TASK DIRECTIONS:
Find how many lines in the material contain "give"; your answer should be that number alone.

::::

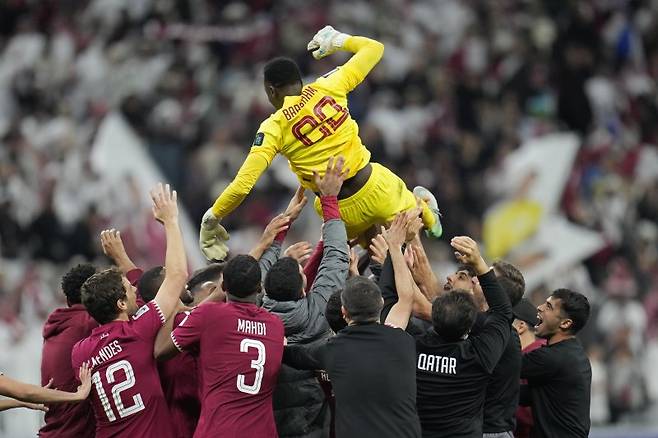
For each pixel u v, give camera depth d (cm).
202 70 5847
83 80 5984
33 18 6356
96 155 4809
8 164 5362
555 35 6047
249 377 2250
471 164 5425
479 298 2566
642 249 5303
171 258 2352
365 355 2222
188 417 2417
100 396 2297
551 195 4769
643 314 4878
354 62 2495
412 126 5541
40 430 2500
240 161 5331
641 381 4706
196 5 6103
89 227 5050
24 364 4425
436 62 5928
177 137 5494
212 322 2264
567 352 2591
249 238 4962
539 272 4672
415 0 6231
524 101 5778
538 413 2617
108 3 6281
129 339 2294
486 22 6094
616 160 5675
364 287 2252
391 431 2202
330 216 2423
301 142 2430
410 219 2411
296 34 5909
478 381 2333
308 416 2398
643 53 6338
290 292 2373
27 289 4772
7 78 6112
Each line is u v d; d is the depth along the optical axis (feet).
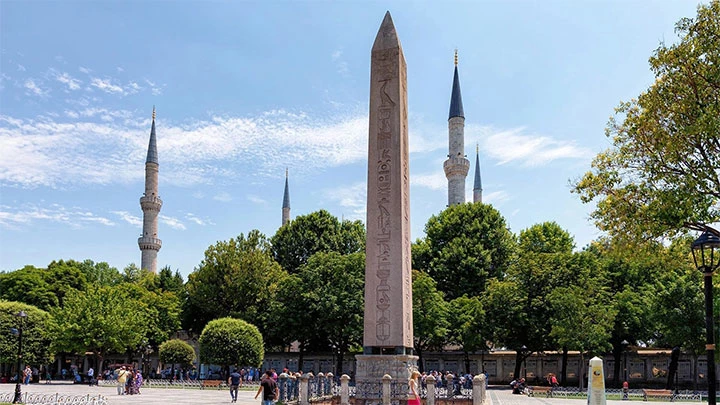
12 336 167.73
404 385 66.03
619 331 166.91
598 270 172.45
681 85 63.26
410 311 72.13
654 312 151.23
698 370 176.14
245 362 157.89
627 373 179.83
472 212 207.82
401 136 71.92
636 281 183.52
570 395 128.36
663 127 65.67
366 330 68.95
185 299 216.13
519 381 144.46
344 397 68.28
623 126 72.28
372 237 70.49
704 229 64.39
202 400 99.55
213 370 205.16
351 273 177.99
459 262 194.08
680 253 72.38
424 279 172.96
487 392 142.72
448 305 179.42
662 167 65.98
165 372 191.42
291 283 180.14
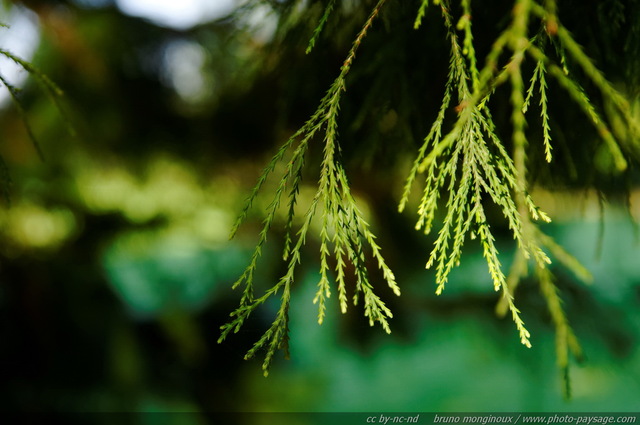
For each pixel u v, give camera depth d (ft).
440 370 12.73
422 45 4.56
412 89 4.72
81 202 11.80
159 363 10.45
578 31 4.02
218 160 11.25
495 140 2.90
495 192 2.82
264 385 12.85
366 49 4.85
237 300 12.07
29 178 11.05
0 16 8.91
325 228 2.98
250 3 5.04
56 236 11.12
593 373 9.16
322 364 14.16
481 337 10.59
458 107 2.89
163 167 12.23
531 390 11.12
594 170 4.41
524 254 2.77
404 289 10.32
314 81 5.29
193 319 11.49
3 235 10.00
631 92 4.04
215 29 9.72
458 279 10.76
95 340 9.82
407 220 9.85
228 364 11.55
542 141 4.43
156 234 12.59
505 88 4.26
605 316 7.93
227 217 12.20
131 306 11.09
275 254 10.75
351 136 5.67
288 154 8.98
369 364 13.41
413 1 4.12
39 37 10.18
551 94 4.29
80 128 11.21
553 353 9.10
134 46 10.84
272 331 3.04
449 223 2.88
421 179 6.32
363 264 2.95
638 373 8.01
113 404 9.19
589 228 10.94
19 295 9.67
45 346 9.51
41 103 10.75
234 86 9.14
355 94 5.24
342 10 4.58
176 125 11.47
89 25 10.41
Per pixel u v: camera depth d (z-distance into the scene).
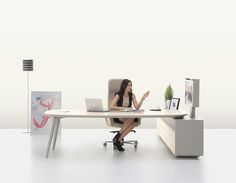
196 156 9.76
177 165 8.91
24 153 10.18
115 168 8.63
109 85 11.10
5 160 9.40
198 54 15.30
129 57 15.25
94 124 14.98
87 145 11.33
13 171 8.39
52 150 10.57
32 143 11.55
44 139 12.23
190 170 8.48
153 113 9.64
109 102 11.05
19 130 14.19
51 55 15.20
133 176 7.98
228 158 9.65
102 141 12.01
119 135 10.52
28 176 7.99
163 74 15.27
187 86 10.34
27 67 13.74
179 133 9.49
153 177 7.91
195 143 9.51
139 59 15.27
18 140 12.05
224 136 13.02
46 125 13.04
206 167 8.75
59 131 13.09
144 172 8.29
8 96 15.09
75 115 9.34
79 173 8.20
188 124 9.48
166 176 7.99
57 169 8.55
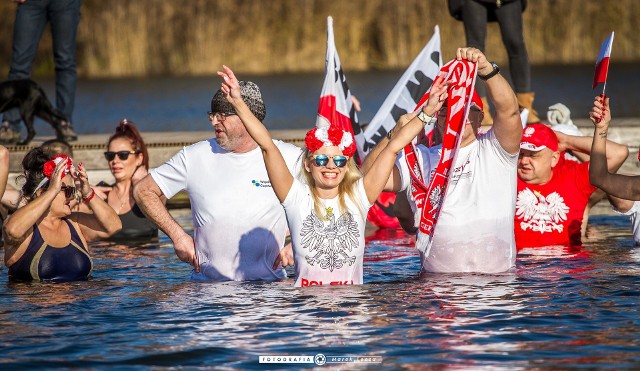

::::

EXERCISE ANSWER:
2